=== AUSGEWÄHLTER AUSZUG ===
+++

Daraufhin fragte die Frau die Kinder:

—        „Kinder, hat die Direktorin euch mit der Miliz gedroht?" —

Die Mutigeren bejahten das, die anderen sagten, daß sie es nicht genau gehört hätten.

Durch Drohungen erfuhr die Direktorin die Namen der Kinder, die im Sommer zur Erstkommunion gegangen waren, nicht nur aus der Kolchose, sondern auch aus Leskava. Am 28. September fuhr die Schuldirektorin mit all den „Schriften" der Kinder nach Prienai. In der Atheistenversammlung hat sie über das „Vergehen" von Skriaudžiai referiert. Die Teilnehmer überlegten, wie man die „Kinderverderber" bestrafen könnte. Kurz danach setzten Verhöre der Eltern ein, was noch eine größere Ent­rüstung über die „roten Betschwestern" hervorrief. So werden nämlich die fanatischen Atheisten von der Bevölkerung genannt.

 

Kybartai

Kurz vor den Feiern der Oktoberrevolution wollte man in der Mittelschule von Kybartai die Mitgliederzahl der Kinderorganisation des Roten Okto­ber vergrößern. Ein Teil der Schüler und Eltern war dagegen. Die Mutter von Zita Menčinskaitė gab ihrer Tochter einen Zettel mit in die Schule, auf dem stand, daß Zita nicht in die Organisation des Roten Oktober eintre­ten dürfe. Die Klassenlehrerin der 1. Klasse, Frau Česnienė, hat ohne Rück­sicht darauf die ganze Klasse zu der Organisation angemeldet. Den Unge­horsamen besorgte sie sogar die Abzeichen. Ein Teil der Schüler kam wei­nend nach Hause. Die ängstlicheren unter den Eltern schwiegen. Die Mut­ter von Jūrienytė wandte sich jedoch an die Lehrerin Česnienė und ver­langte, ihre Tochter aus der kommunistischen Kinderorganisation zu strei­chen.

—        Wenn Sie nicht wollen, daß Ihre Tochter zum Roten Oktober gehört, dann müssen Sie sie in kapitalistische Länder bringen. Bei uns müssen alle Kinder dem Roten Oktober angehören! — versetzte die Lehrerin.

+++

=== AUFGABENSTELLUNG ===
Schreiben Sie aus dem obigen Auszug die Stelle zwischen „Daraufhin fragte die“ und „der Bevölkerung genannt.“ einschließlich wortgetreu heraus.

=== DATENZEILEN ===
+++

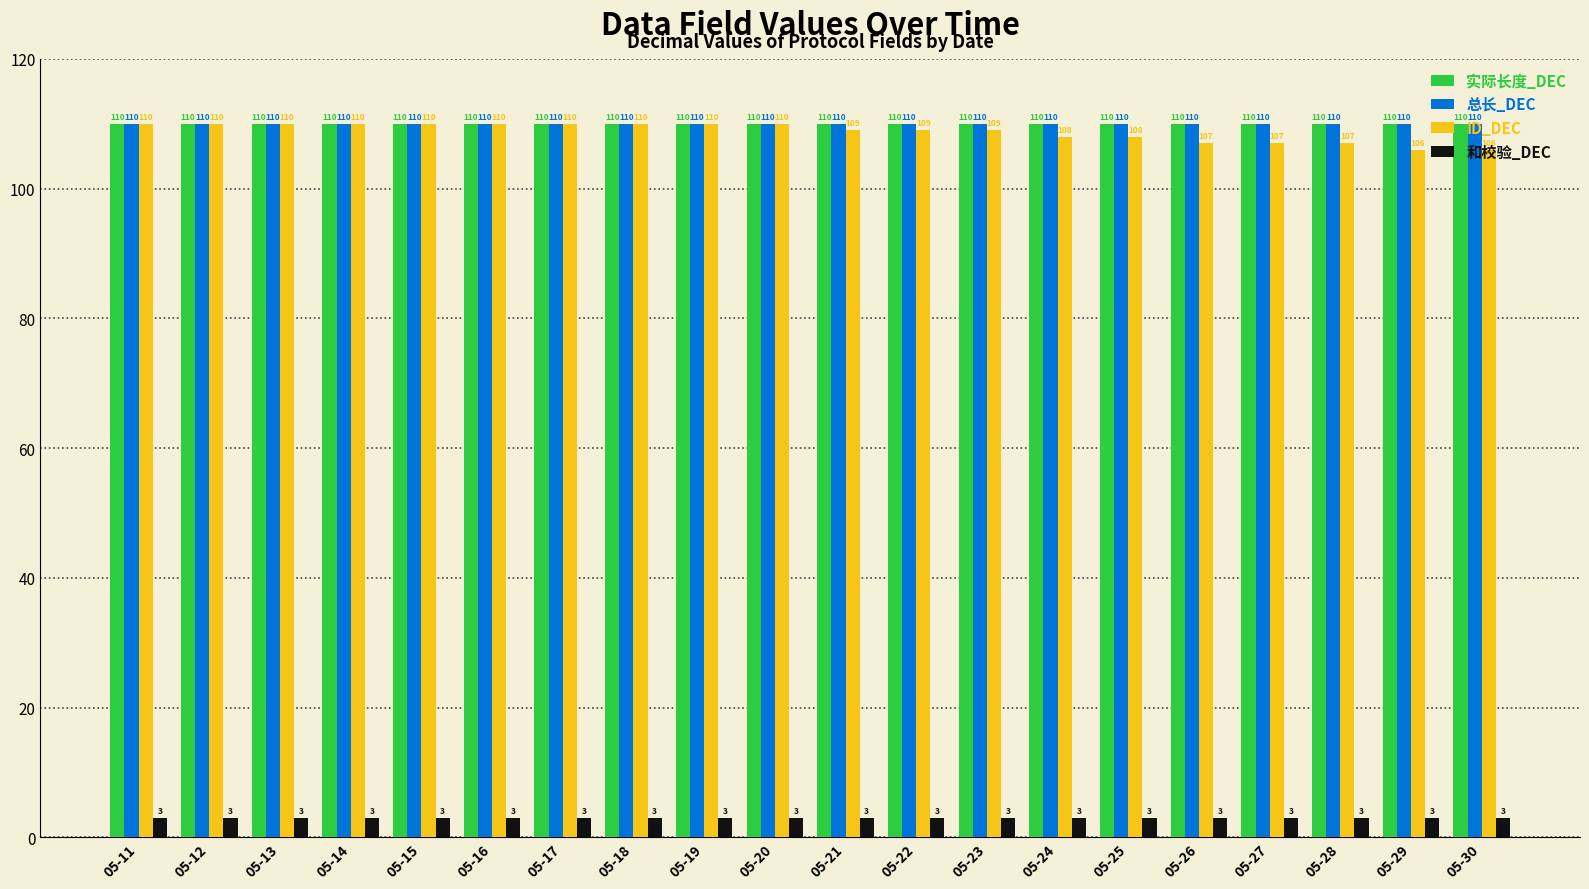

What is the total value across all series at 05-19?

333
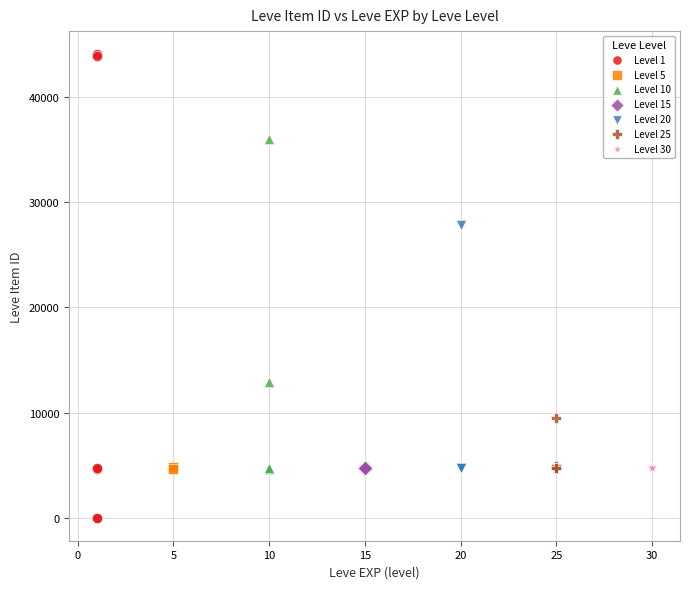

Which series contains the lowest Y value?

Level 1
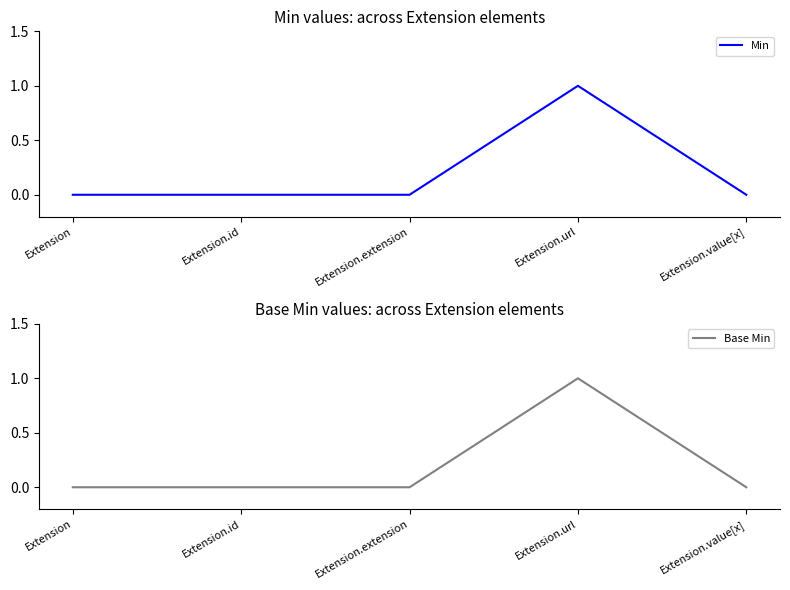

Reading left to right, extract all data points from this chart.

Min: Extension=0	Extension.id=0	Extension.extension=0	Extension.url=1	Extension.value[x]=0
Base Min: Extension=0	Extension.id=0	Extension.extension=0	Extension.url=1	Extension.value[x]=0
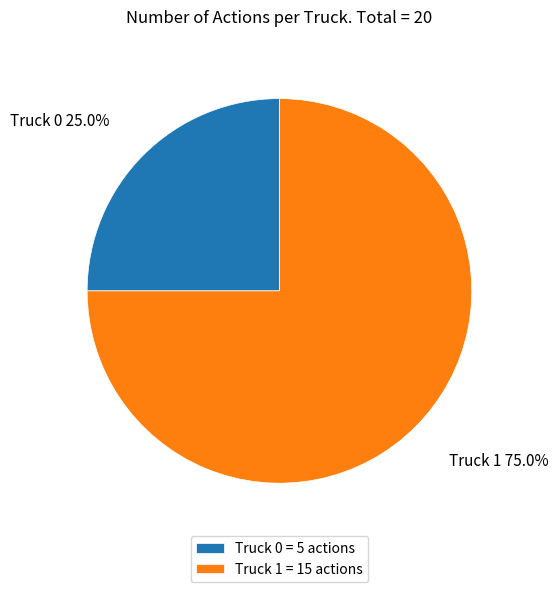

Is it true that Truck 0 is 14% of the pie?

False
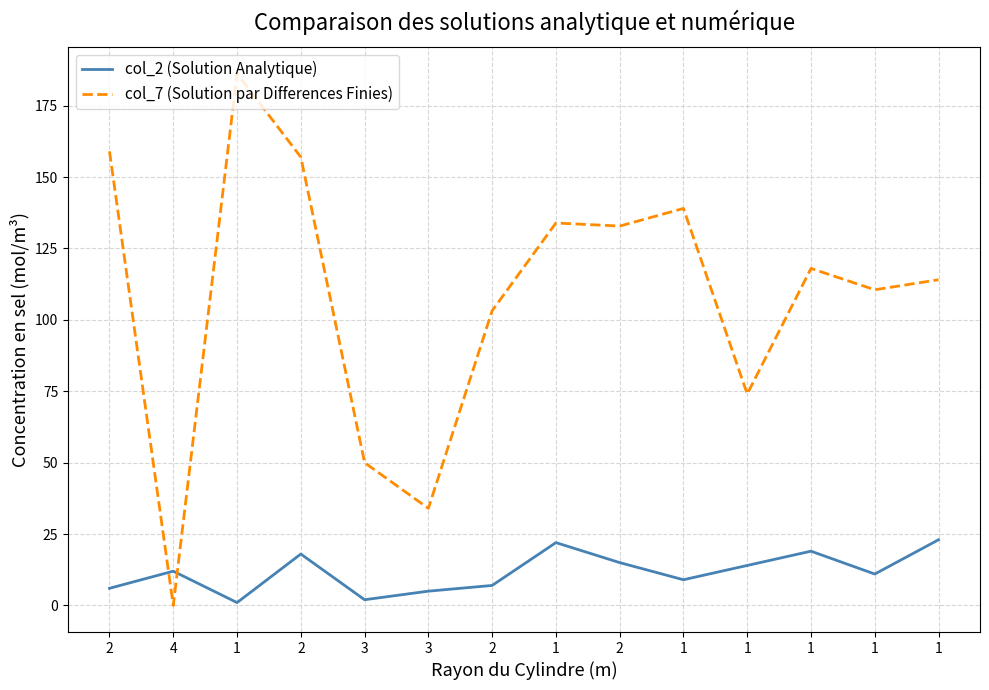

What are all the series names shown in the legend?

col_2 (Solution Analytique), col_7 (Solution par Differences Finies)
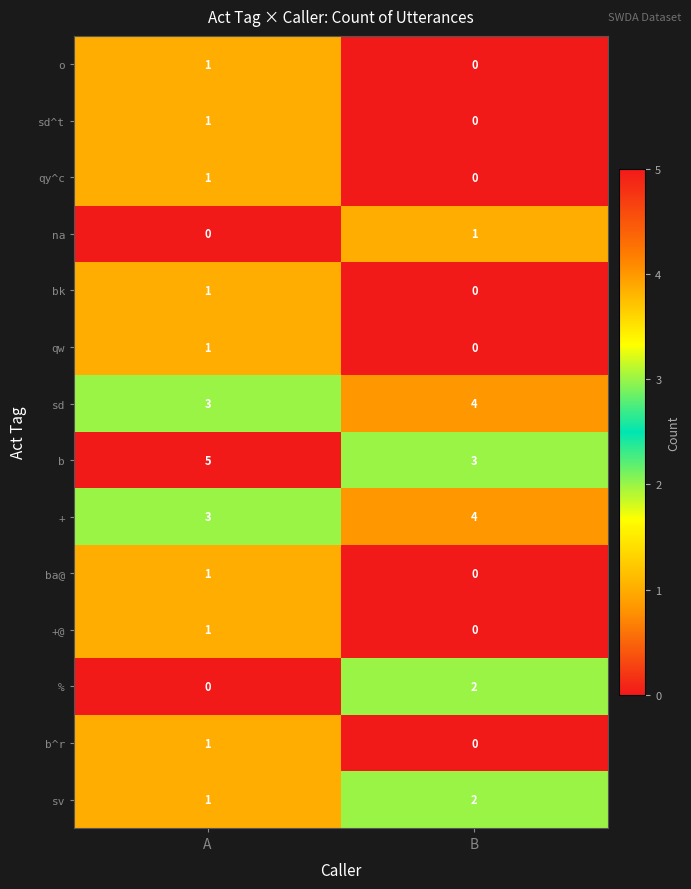

What is the sum of all sv values?

3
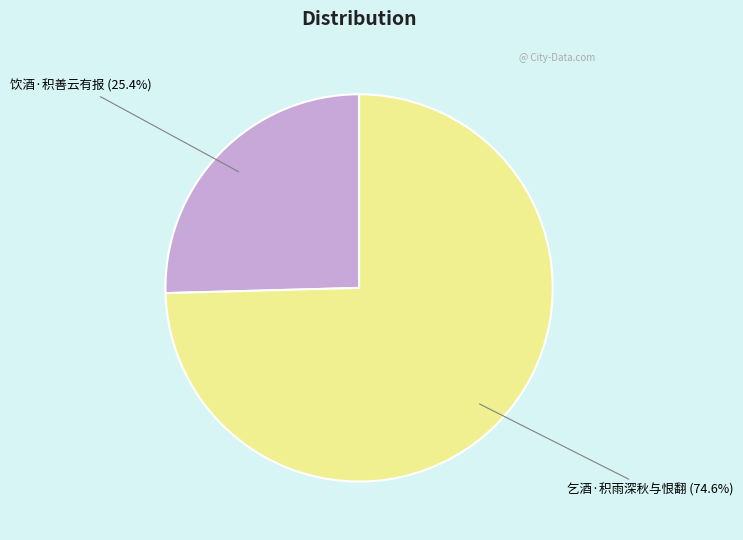

Rank the categories by value from lowest to highest.

饮酒·积善云有报, 乞酒·积雨深秋与恨翻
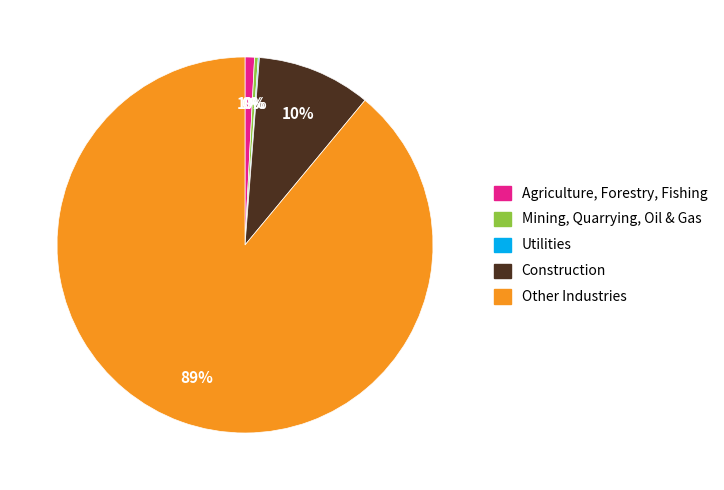

To the nearest percent, what is the average slice percentage?

20%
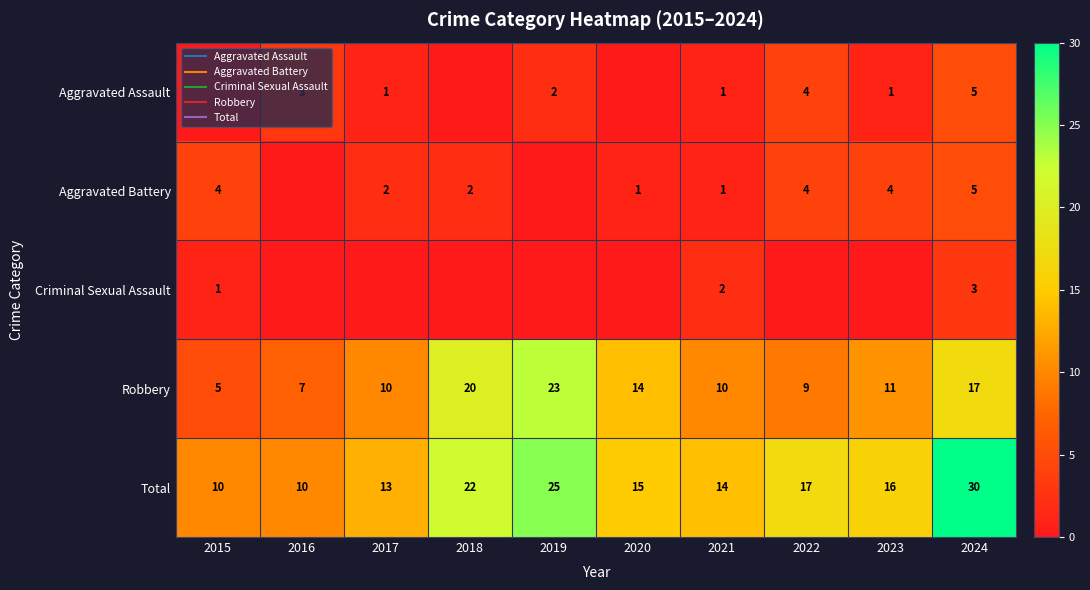

Between 2021 and 2023, which series saw the biggest shift?

Aggravated Battery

+++

=== LÖSUNG ===
Daraufhin fragte die Frau die Kinder:

—        „Kinder, hat die Direktorin euch mit der Miliz gedroht?" —

Die Mutigeren bejahten das, die anderen sagten, daß sie es nicht genau gehört hätten.

Durch Drohungen erfuhr die Direktorin die Namen der Kinder, die im Sommer zur Erstkommunion gegangen waren, nicht nur aus der Kolchose, sondern auch aus Leskava. Am 28. September fuhr die Schuldirektorin mit all den „Schriften" der Kinder nach Prienai. In der Atheistenversammlung hat sie über das „Vergehen" von Skriaudžiai referiert. Die Teilnehmer überlegten, wie man die „Kinderverderber" bestrafen könnte. Kurz danach setzten Verhöre der Eltern ein, was noch eine größere Ent­rüstung über die „roten Betschwestern" hervorrief. So werden nämlich die fanatischen Atheisten von der Bevölkerung genannt.